▶ [GIVEN TEXT]:
AHA moment ~ planning is the key!

Hello, I thought that the following might be of interest to some of you! :)  

If you have been following my blog, you will know that I am working on the relationship between myself and Nick. Having a 'connection' with my son is what gets me through the day. I can't just let him be to do his own thing ~ I would end up with a spaced out computer junkie who shows no interest in the people around him! I am also against forcing him to conform to whatever it is that society/Joe Public expects. 

"Utmost to me is the fact that I am not interested in 'changing' him, just developing his potential" (I pinched this from Kate because I really loved it!)

In this latest post I have included two video clips. Each clip shows us bouncing on the trampoline, however, there is a huge difference between each clip.
The first clip was an impromptu interaction and the second clip was planned.  You will find  further information and my reflections after each clip!

▶ [WHAT TO DO]:
(1) In the blog post about connecting with Nick, how do the two trampoline video clips differ?
(2) Resume the blog post about connecting with Nick, starting after its last sentence.

▶ [GIVEN INFORMATION]:
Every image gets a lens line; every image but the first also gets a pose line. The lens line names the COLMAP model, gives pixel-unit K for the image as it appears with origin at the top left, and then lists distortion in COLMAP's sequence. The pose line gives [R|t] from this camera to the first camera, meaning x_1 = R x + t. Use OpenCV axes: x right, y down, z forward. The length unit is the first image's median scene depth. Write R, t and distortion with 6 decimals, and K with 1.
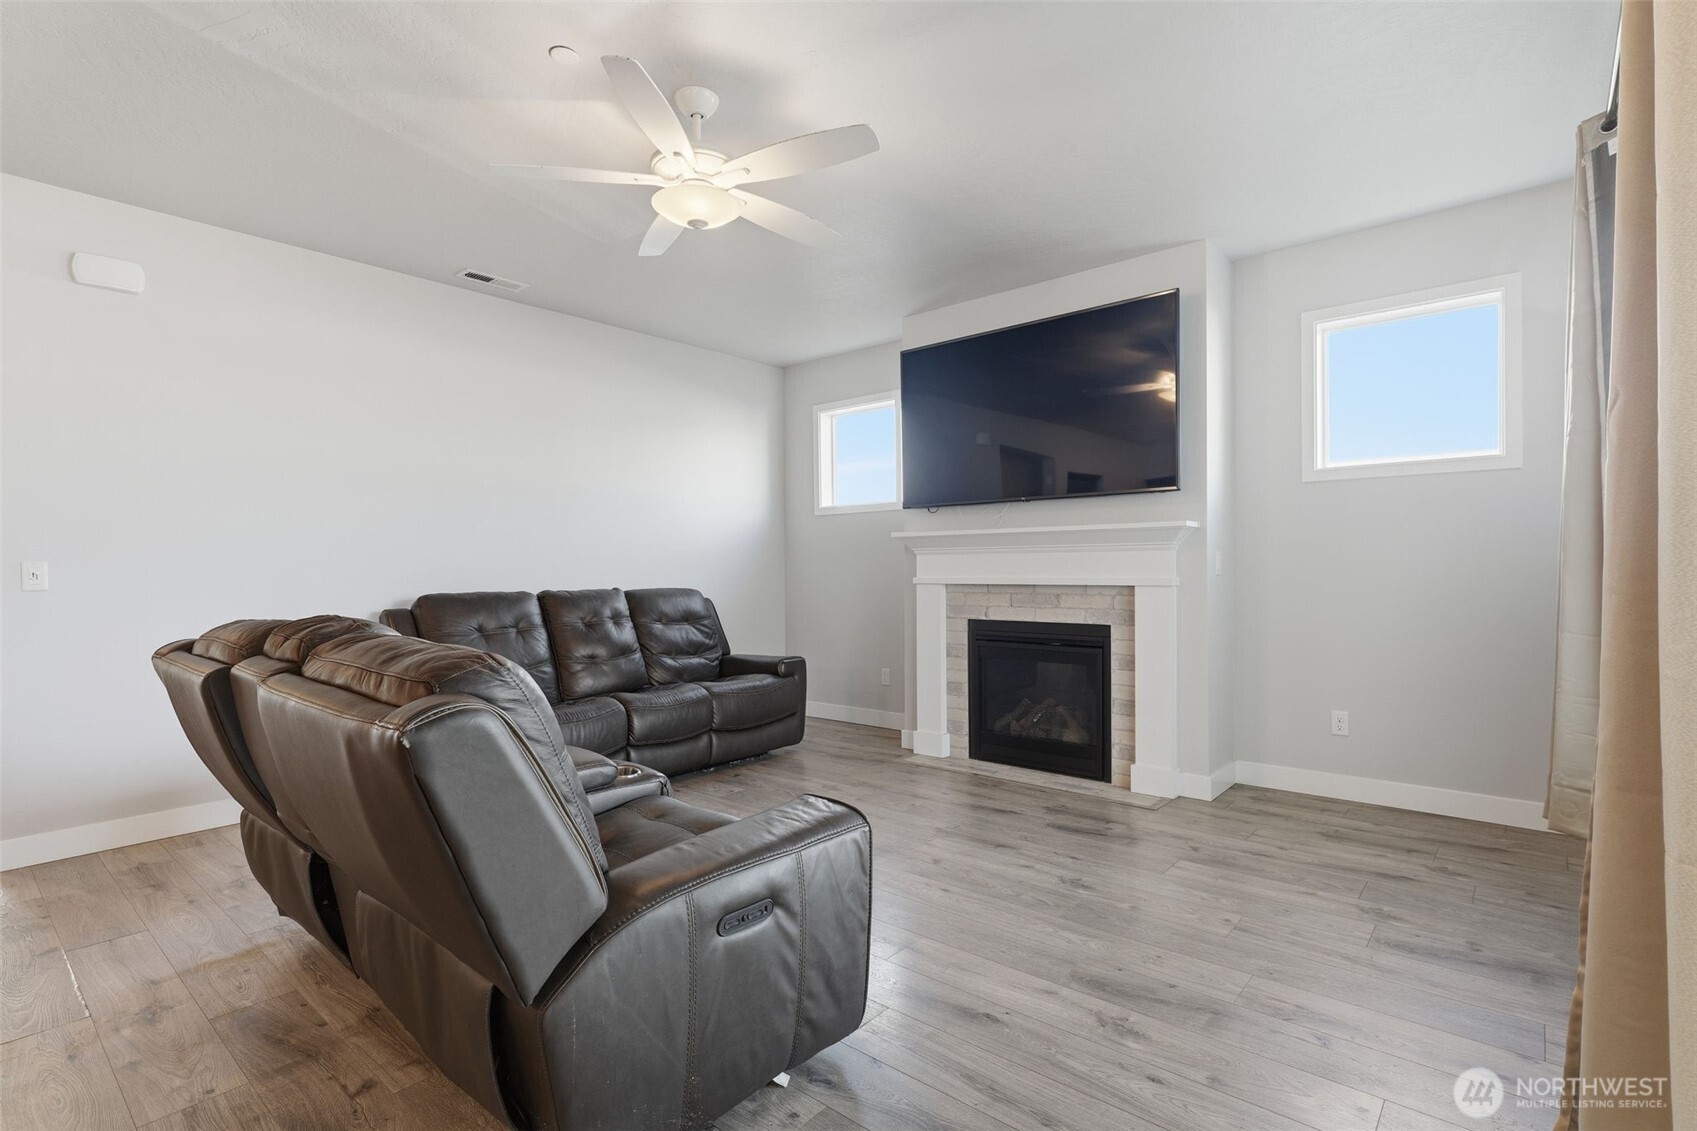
lens RADIAL K [[802.2, 0, 857.3], [0, 802.2, 578.7], [0, 0, 1]] dist [-0.000844, -0.000549]
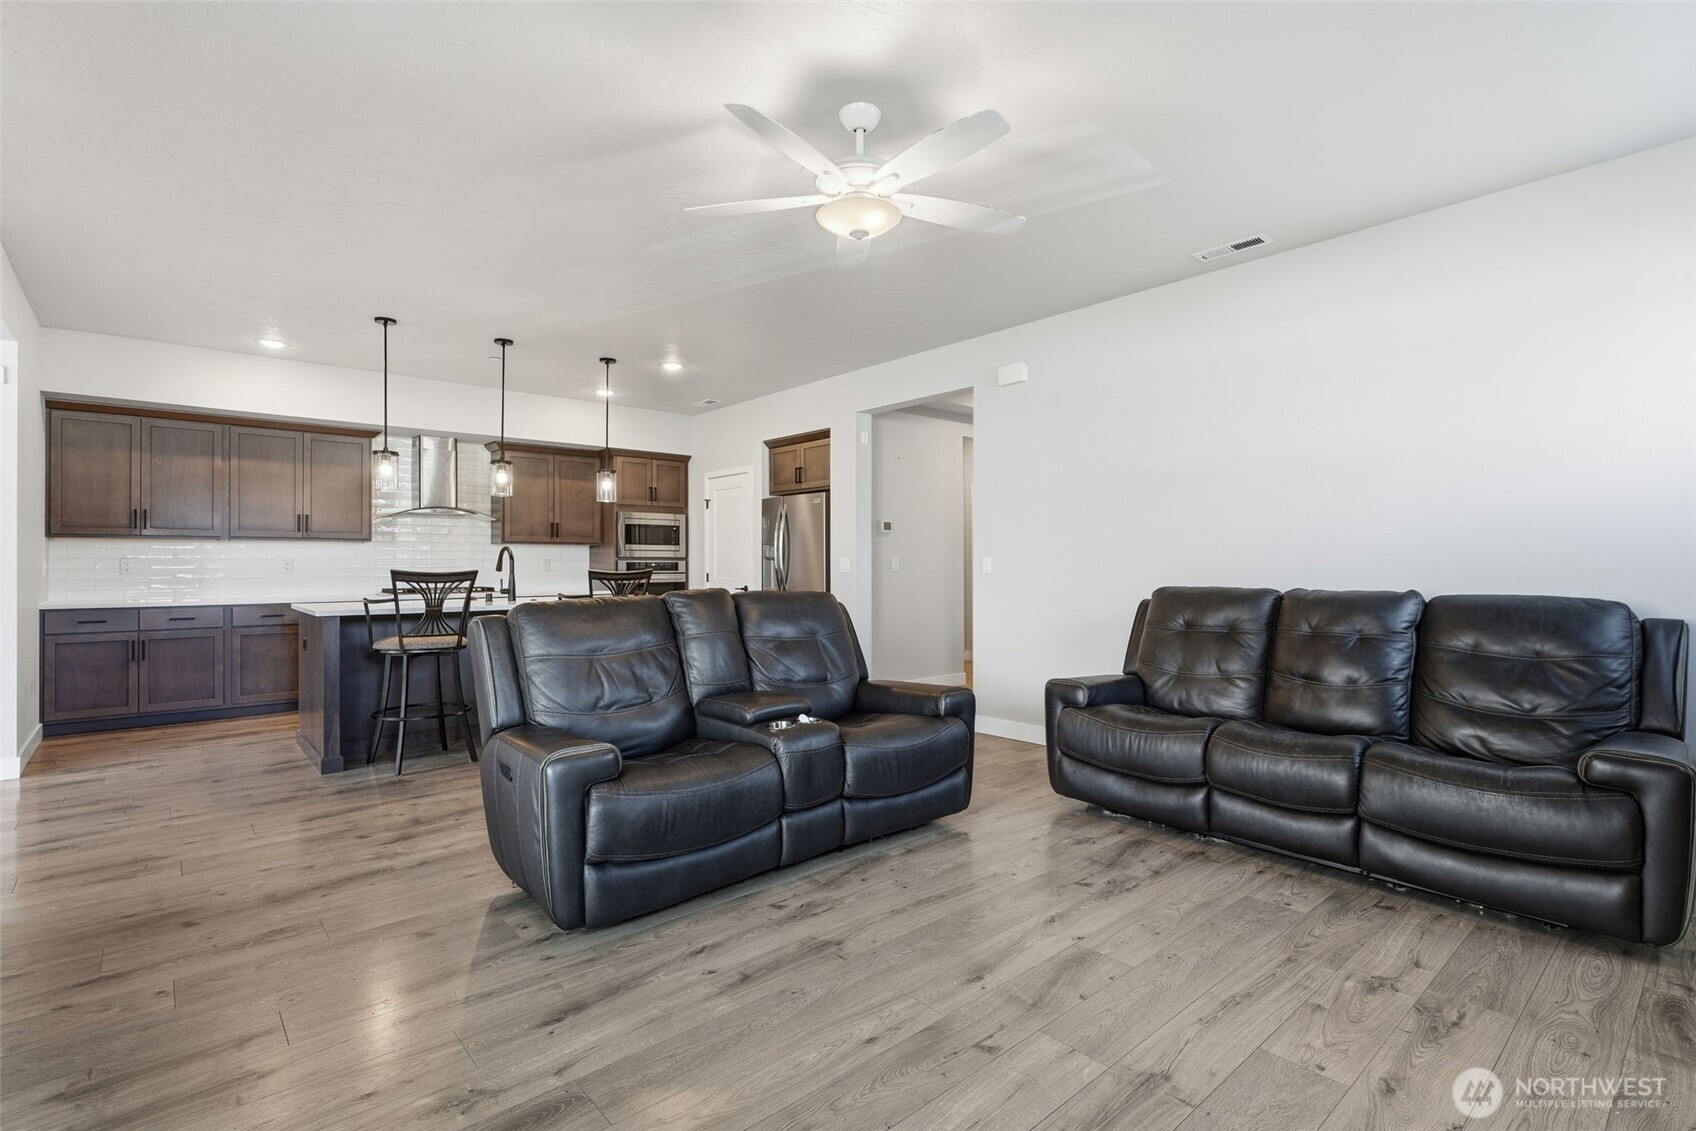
lens RADIAL K [[801.7, 0, 860.2], [0, 801.7, 559.0], [0, 0, 1]] dist [-0.000844, -0.000549]
pose [[-0.139580, 0.005407, -0.990196, 0.532133], [-0.010402, 0.999922, 0.006926, -0.017470], [0.990156, 0.011266, -0.139513, 0.734514]]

▶ [SET OF ANSWERS]:
(1) The first clip was an impromptu interaction, and the second clip was planned.

(2)
Trampoline # 1

1. What was the objective and assignment?
 Pause and attention
2. What was the frame for this objective?
 Jumping on the trampoline!
3. What was the challenge?  The challenge was to jump together. I also wanted to spotlight my pause and see if Nick was able to maintain my pause and my gaze.
4. What did you spotlight?
This activity wasn’t planned, therefore, I hadn’t really thought of what to spotlight.
5. Tell me if the challenge and spotlight were successful, what did you observe?The interaction was not successful. My main objective was for Nick to be comfortable on the trampoline with me ~ I observed that because I didn’t really have a plan in mind of what to do with Nick, he was feeling anxious. Due to his anxiety he wasn't able to maintain gaze with me.... he did pause; however, I felt (and could see) that he was in flight mode!

6. Did anything surprise you?
I didn't realise that Nick would switch off so completely.  I also thought I would be able to wing it BUT it didn't work!
7. Site one or two (or more if you like!) time codes that you feel are important and state WHY  they are important:  At 0.24 Nick wanted to hold hands with me and I declined. At 0.28 I bounced and Nick got a fright! I didn't pick up that Nick really needed the extra scaffolding to feel safe and secure! At 0.33 Nick switched off..... this is when I should have ended the interaction! At 1.00 Nick 'complied' with the interaction and this is where I can see that for Nick it was all about the task, not the interaction.


REFLECTIONS!!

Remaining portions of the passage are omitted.